February 14, 2019 / 11:18 AM / 6 months ago

Juppé quitte la vie politique pour un "climat plus serein"

PARIS (Reuters) - Au lendemain de l’annonce surprise de sa nomination au Conseil constitutionnel, Alain Juppé a fait des adieux émus jeudi à la mairie de Bordeaux, ville qu’il a dirigée pendant près d’un quart de siècle, pour rejoindre un “environnement de travail plus serein”.

Au lendemain de l'annonce surprise de sa nomination au Conseil constitutionnel, Alain Juppé (photo) a fait des adieux émus jeudi à la mairie de Bordeaux, ville qu'il a dirigée pendant près d'un quart de siècle, pour rejoindre un "environnement de travail plus serein". /Photo d'archives/REUTERS/François Mori

“Je n’ai pas pris ma décision de gaieté de coeur, avec Bordeaux et son peuple nous sommes en quelque sorte un vieux couple”, a déclaré l’ex-Premier ministre, élu à Bordeaux depuis 1995 - avec une parenthèse en 2004-2006 pour cause d’ennuis judiciaires et d’exil au Québec. “C’est un arrachement que de me séparer de qui j’ai tant aimé”.

La voix étranglée par l’émotion, Alain Juppé, qui a reçu une ovation debout de son équipe à son arrivée à l’Hôtel de Ville en fin de matinée, a précisé qu’il démissionnerait de son mandat de maire et de président de la métropole de Bordeaux “début mars”.

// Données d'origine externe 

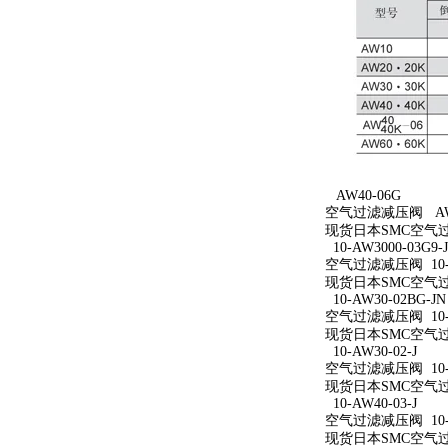
AW40-06G
空气过滤减压阀 AW4
现货日本SMC空气过
10-AW3000-03G9-
空气过滤减压阀 10-AW
现货日本SMC空气过滤减
10-AW30-02BG-JN
空气过滤减压阀 10-A
现货日本SMC空气过滤减
10-AW30-02-J
空气过滤减压阀 10-A
现货日本SMC空气过滤减
10-AW40-03-J
空气过滤减压阀 10-A
现货日本SMC空气过滤减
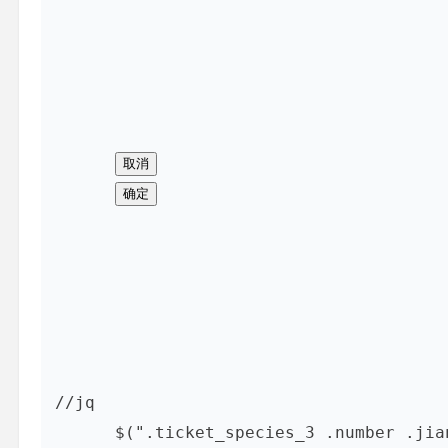
//jq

“Je ne m’attendais nullement à cette proposition et j’ai dû me décider en 24h”, a-t-il indiqué. “Deux raisons m’ont conduit à cette décision : d’abord la volonté ne pas faire le mandat de trop. Je suis fier du travail que j’ai accompli dans notre ville depuis près de 25 ans (...), j’avais tant de projets en tête, mais le temps est venu de nouveaux visages et de nouvelles équipes”.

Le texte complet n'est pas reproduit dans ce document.